In a true state of grinchiness, wireless network technology vendor AirMagnet Inc. issued a report yesterday stating that holiday decorations could impede wireless LAN performance. In fact, shiny objects and multicolored, flashing lights could reduce signal strength by as much as 25 percent, the company says. Signal deterioration could be increased over distances by as much as one third, the company reports.

Rumors of social engineers breaking into companies and maliciously decorating their WAPs have not been confirmed.

Now, I don't want to make wireless vendors mad at me, but I'd have real trouble betting my company's business on a technology that can actually be degraded by a flashing plastic Rudolph. "Interference from twinkle lights" just doesn't look good on a trouble ticket. If I have to explain a network problem to my CEO, I'll take backhoes for $1,000, Alex.

Perhaps more importantly, I have to wonder which Ebenezer thought up the idea to do this research. Was AirMagnet getting more helpdesk calls during the holidays? Did a big foil snowman fall on an engineer's WAP during the testing phase? Did the company get paid off by some Scroogey executive who wanted an excuse to put the kibosh on Kris Kringle in the office?

Officially, AirMagnet advises putting decorations -- or any other electrical or light-reflective object -- at a respectable distance from the WAP. But that's not the point. They're restricting us, trying to limit our freedom of expression.

I say, "Prisoners of wireless unite! Get out your tinsel and your glow-in-the-dark antlers and go find your closest access point! We have nothing to lose but 25 percent of our signal strength!"

Whew. I feel better now. You can go back to what you were doing. Unless you were stringing popcorn and cranberries onto your Cat 5 cable, that is.

**WHAT IS REQUIRED**
Say whether each statement agrees with the column on holiday decorations and wireless networks, answering yes or no and quoting the deciding words. 1. AirMagnet says shiny objects and flashing lights could lower signal strength by up to 25 percent. 2. Reports of people breaking into companies to decorate their access points have been confirmed. 3. AirMagnet recommends keeping decorations a good distance from the access point.

**INFORMATION PROVIDED**
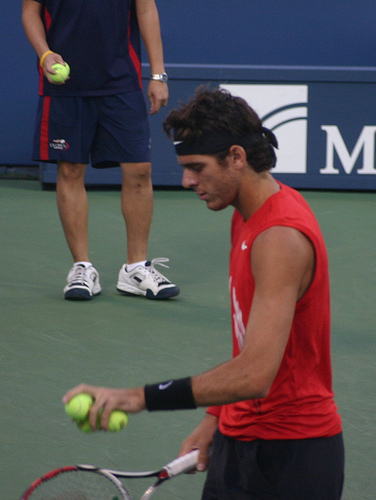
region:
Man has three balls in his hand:
[62, 382, 130, 434]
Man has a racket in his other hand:
[15, 448, 205, 499]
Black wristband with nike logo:
[143, 378, 196, 411]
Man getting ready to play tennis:
[24, 91, 354, 497]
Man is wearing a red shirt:
[210, 185, 342, 436]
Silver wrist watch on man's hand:
[148, 73, 167, 79]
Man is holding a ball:
[42, 58, 69, 84]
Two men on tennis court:
[17, 0, 345, 499]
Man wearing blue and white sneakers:
[60, 261, 181, 299]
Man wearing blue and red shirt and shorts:
[35, 0, 153, 164]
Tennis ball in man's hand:
[44, 60, 72, 82]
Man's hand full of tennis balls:
[62, 382, 143, 434]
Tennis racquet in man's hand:
[13, 447, 205, 498]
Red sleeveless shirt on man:
[195, 180, 341, 439]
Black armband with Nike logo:
[146, 379, 200, 411]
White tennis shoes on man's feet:
[63, 263, 181, 299]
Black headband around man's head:
[171, 126, 285, 155]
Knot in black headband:
[260, 124, 289, 148]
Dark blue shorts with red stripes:
[37, 94, 161, 161]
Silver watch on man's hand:
[148, 72, 167, 80]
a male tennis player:
[62, 89, 345, 498]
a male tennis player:
[20, 0, 180, 301]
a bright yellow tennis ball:
[65, 390, 94, 419]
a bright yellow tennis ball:
[103, 409, 125, 431]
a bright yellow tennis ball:
[74, 415, 93, 432]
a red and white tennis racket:
[20, 450, 196, 498]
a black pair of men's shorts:
[206, 427, 344, 496]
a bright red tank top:
[219, 181, 342, 440]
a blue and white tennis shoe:
[62, 260, 101, 299]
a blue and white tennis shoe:
[114, 255, 180, 299]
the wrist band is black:
[142, 377, 208, 421]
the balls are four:
[62, 396, 136, 436]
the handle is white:
[166, 445, 200, 489]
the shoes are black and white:
[123, 256, 188, 307]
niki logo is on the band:
[153, 375, 179, 396]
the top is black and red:
[44, 14, 149, 85]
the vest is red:
[222, 220, 335, 435]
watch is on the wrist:
[137, 65, 181, 88]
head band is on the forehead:
[164, 118, 275, 152]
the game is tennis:
[4, 3, 362, 498]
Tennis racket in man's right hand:
[1, 413, 218, 498]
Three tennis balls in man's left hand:
[67, 376, 133, 434]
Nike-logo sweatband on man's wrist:
[143, 373, 195, 413]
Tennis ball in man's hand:
[38, 47, 69, 86]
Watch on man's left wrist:
[151, 64, 169, 86]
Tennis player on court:
[17, 88, 350, 495]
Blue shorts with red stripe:
[37, 43, 152, 165]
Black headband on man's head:
[168, 125, 276, 152]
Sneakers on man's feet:
[63, 256, 179, 302]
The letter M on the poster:
[320, 121, 375, 177]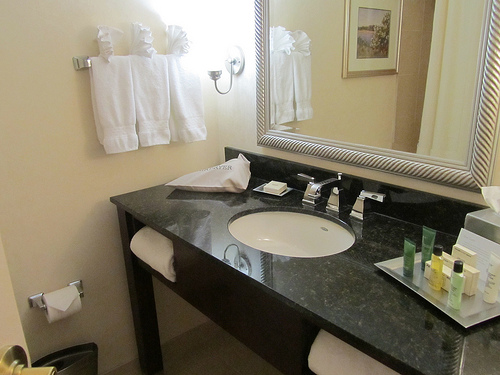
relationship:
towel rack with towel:
[71, 52, 97, 71] [165, 52, 212, 145]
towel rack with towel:
[71, 52, 97, 71] [126, 52, 176, 150]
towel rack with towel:
[71, 52, 97, 71] [87, 53, 144, 156]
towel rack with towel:
[71, 52, 97, 71] [162, 23, 194, 61]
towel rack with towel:
[71, 52, 97, 71] [128, 18, 157, 61]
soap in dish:
[263, 177, 290, 196] [252, 179, 295, 199]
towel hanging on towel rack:
[165, 52, 212, 145] [71, 52, 97, 71]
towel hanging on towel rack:
[126, 52, 176, 150] [71, 52, 97, 71]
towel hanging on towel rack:
[87, 53, 144, 156] [71, 52, 97, 71]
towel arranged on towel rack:
[165, 52, 212, 145] [71, 52, 97, 71]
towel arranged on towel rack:
[126, 52, 176, 150] [71, 52, 97, 71]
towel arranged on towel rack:
[87, 53, 144, 156] [71, 52, 97, 71]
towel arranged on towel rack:
[162, 23, 194, 61] [71, 52, 97, 71]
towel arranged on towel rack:
[128, 18, 157, 61] [71, 52, 97, 71]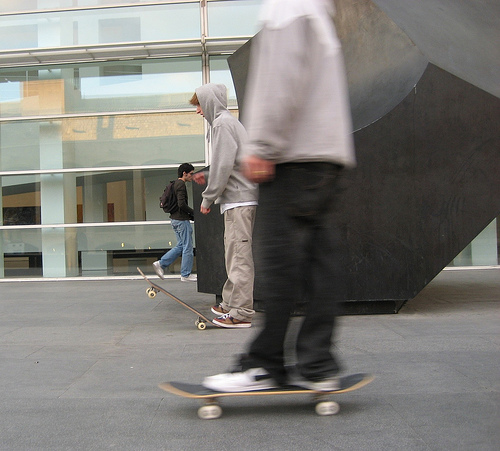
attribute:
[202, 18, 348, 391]
person — skateboarding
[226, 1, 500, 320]
sculpture — black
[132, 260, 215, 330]
skateboard — black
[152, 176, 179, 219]
backpack — black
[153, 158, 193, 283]
man — walking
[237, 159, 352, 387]
pants — black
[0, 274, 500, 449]
sidewalk — gray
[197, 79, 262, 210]
sweatshirt — gray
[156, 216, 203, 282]
pants — blue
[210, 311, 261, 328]
foot — brown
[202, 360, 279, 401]
sneaker — white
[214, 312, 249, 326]
shoe — brown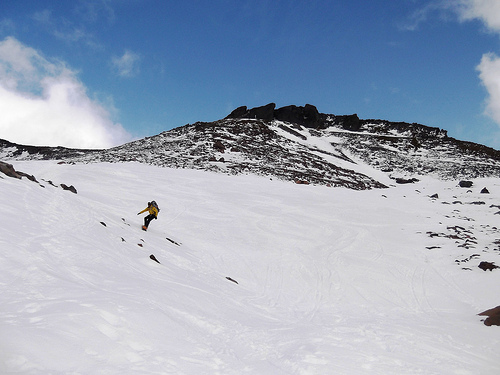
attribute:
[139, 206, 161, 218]
shirt — yellow 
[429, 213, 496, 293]
rocks — scattered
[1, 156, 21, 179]
rock — black 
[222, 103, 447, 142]
rocks — jagged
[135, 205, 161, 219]
jacket — yellow 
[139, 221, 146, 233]
shoe — red 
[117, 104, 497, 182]
hill — dome shaped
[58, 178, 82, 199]
rock — black 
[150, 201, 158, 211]
backpack — greenish 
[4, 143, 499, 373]
hillside — snow filled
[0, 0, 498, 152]
sky — clear, blue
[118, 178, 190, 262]
coat — yellow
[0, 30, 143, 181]
clouds — white 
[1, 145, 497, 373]
slope — snowy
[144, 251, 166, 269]
rock — black 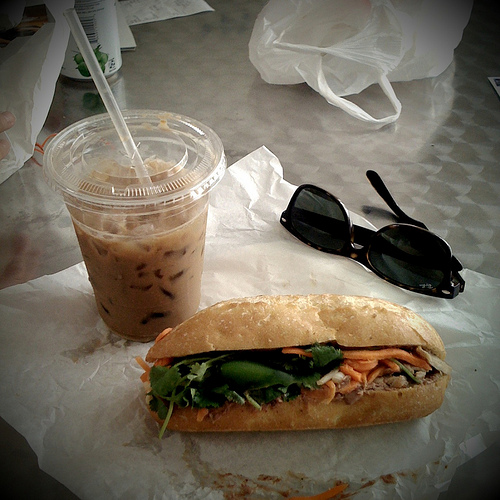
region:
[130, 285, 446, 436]
a small sub sandwich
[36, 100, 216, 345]
Cup of iced coffee with straw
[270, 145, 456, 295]
sunglasses on the table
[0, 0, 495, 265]
beige patterned table top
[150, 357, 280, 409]
dark leafy vegetable on one end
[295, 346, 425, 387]
pieces of shredded carrot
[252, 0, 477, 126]
empty white plastic bag with handles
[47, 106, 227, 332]
cup and lid are clear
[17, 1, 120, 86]
a white and green aluminum can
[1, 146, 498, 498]
food sits on white waxed paper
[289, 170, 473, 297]
Black glasses on table.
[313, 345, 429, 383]
Orange carrots on sandwich.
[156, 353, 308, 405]
Green lettuce on sandwich.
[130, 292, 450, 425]
Whole sandwich on wrapper.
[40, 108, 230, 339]
Iced drink in clear cup.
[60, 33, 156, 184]
Plastic straw in cup.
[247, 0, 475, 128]
White plastic bag on table.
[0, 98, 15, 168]
Person's fingers on sack.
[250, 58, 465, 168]
Reflection of bag on table.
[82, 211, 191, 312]
Ice cubes in coffee drink.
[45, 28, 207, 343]
an ice drink in a plastic cup with a lid and straw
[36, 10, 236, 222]
a straw in a plastic lid of a cup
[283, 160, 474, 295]
a pair of sunglasses on a table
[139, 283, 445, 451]
a sandwich on a piece of paper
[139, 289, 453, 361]
the bun of a sandwich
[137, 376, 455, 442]
the bun of a sandwich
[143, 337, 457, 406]
the makings of a sandwich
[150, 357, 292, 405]
lettuce on a sandwich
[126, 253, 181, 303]
the ice in a drink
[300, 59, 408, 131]
the handle of a plastic bag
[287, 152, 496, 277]
sunglasses on the wrapper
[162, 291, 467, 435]
sandwich on the wrapper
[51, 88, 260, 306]
drink on the wrapper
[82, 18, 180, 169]
cup has a straw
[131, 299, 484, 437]
sandwich is in a roll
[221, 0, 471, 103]
white bag on the counter top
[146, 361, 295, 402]
lettuce on the sandwich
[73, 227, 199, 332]
ice cubes in the drink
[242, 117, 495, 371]
wrapper is on the counter top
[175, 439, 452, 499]
sauce on the wrapper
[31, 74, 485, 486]
picture of a lunchtime meal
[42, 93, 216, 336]
ice coffee in a plastic cup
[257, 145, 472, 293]
black sunglasses on top of white wax paper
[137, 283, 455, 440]
sandwich in a white bun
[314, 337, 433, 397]
shredded cheddar cheese on sandwich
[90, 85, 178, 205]
clear plastic straw in coffee cup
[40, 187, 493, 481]
white wax paper under sandwich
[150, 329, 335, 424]
green lettuce in sandwich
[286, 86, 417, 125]
handle of white plastic bag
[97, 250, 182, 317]
chunks of ice in the coffee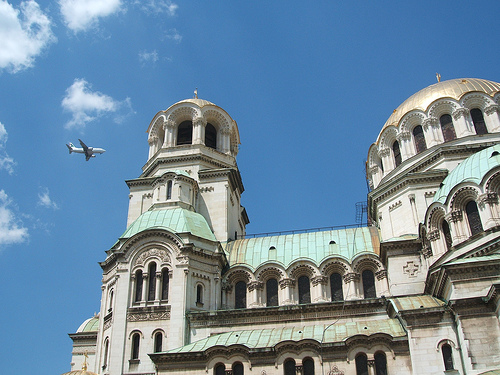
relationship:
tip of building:
[425, 67, 450, 87] [371, 91, 499, 305]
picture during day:
[52, 34, 459, 283] [6, 3, 432, 106]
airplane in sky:
[65, 137, 107, 162] [59, 2, 312, 90]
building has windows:
[371, 91, 499, 305] [218, 244, 425, 351]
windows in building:
[218, 244, 425, 351] [371, 91, 499, 305]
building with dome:
[371, 91, 499, 305] [392, 67, 498, 113]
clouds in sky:
[71, 78, 137, 115] [59, 2, 312, 90]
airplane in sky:
[14, 102, 162, 195] [59, 2, 312, 90]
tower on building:
[135, 102, 277, 253] [371, 91, 499, 305]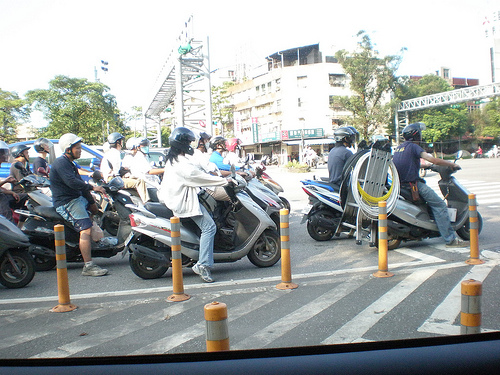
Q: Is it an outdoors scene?
A: Yes, it is outdoors.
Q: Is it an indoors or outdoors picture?
A: It is outdoors.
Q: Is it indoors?
A: No, it is outdoors.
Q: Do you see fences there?
A: No, there are no fences.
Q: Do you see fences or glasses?
A: No, there are no fences or glasses.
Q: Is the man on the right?
A: Yes, the man is on the right of the image.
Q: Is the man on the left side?
A: No, the man is on the right of the image.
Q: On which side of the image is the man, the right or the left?
A: The man is on the right of the image.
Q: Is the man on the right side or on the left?
A: The man is on the right of the image.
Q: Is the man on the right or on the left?
A: The man is on the right of the image.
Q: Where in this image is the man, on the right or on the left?
A: The man is on the right of the image.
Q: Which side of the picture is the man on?
A: The man is on the right of the image.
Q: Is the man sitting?
A: Yes, the man is sitting.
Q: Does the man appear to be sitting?
A: Yes, the man is sitting.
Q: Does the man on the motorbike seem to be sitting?
A: Yes, the man is sitting.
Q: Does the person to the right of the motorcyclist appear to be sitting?
A: Yes, the man is sitting.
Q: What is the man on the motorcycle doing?
A: The man is sitting.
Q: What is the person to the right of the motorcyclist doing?
A: The man is sitting.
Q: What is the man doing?
A: The man is sitting.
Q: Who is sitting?
A: The man is sitting.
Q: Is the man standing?
A: No, the man is sitting.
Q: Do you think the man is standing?
A: No, the man is sitting.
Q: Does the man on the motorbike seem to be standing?
A: No, the man is sitting.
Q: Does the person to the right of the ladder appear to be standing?
A: No, the man is sitting.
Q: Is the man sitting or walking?
A: The man is sitting.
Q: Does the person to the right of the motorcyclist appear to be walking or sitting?
A: The man is sitting.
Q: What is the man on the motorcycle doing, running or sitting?
A: The man is sitting.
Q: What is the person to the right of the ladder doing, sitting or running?
A: The man is sitting.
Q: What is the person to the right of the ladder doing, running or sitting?
A: The man is sitting.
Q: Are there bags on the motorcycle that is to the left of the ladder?
A: No, there is a man on the motorbike.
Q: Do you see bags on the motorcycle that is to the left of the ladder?
A: No, there is a man on the motorbike.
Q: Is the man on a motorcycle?
A: Yes, the man is on a motorcycle.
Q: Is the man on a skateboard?
A: No, the man is on a motorcycle.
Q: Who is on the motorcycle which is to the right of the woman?
A: The man is on the motorbike.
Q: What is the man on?
A: The man is on the motorbike.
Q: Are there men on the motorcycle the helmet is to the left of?
A: Yes, there is a man on the motorcycle.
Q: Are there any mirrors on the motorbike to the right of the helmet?
A: No, there is a man on the motorbike.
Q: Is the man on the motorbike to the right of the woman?
A: Yes, the man is on the motorbike.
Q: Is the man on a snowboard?
A: No, the man is on the motorbike.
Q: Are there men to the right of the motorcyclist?
A: Yes, there is a man to the right of the motorcyclist.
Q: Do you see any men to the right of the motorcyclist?
A: Yes, there is a man to the right of the motorcyclist.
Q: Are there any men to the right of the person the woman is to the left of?
A: Yes, there is a man to the right of the motorcyclist.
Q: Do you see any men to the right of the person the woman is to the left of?
A: Yes, there is a man to the right of the motorcyclist.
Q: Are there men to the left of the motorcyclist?
A: No, the man is to the right of the motorcyclist.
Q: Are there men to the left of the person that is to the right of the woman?
A: No, the man is to the right of the motorcyclist.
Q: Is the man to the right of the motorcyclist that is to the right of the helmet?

**RESULT OF THIS EXERCISE**
1. Yes: "shiny objects and multicolored, flashing lights could reduce signal strength by as much as 25 percent"
2. No: "Rumors of social engineers breaking into companies and maliciously decorating their WAPs have not been confirmed."
3. Yes: "AirMagnet advises putting decorations -- or any other electrical or light-reflective object -- at a respectable distance from the WAP"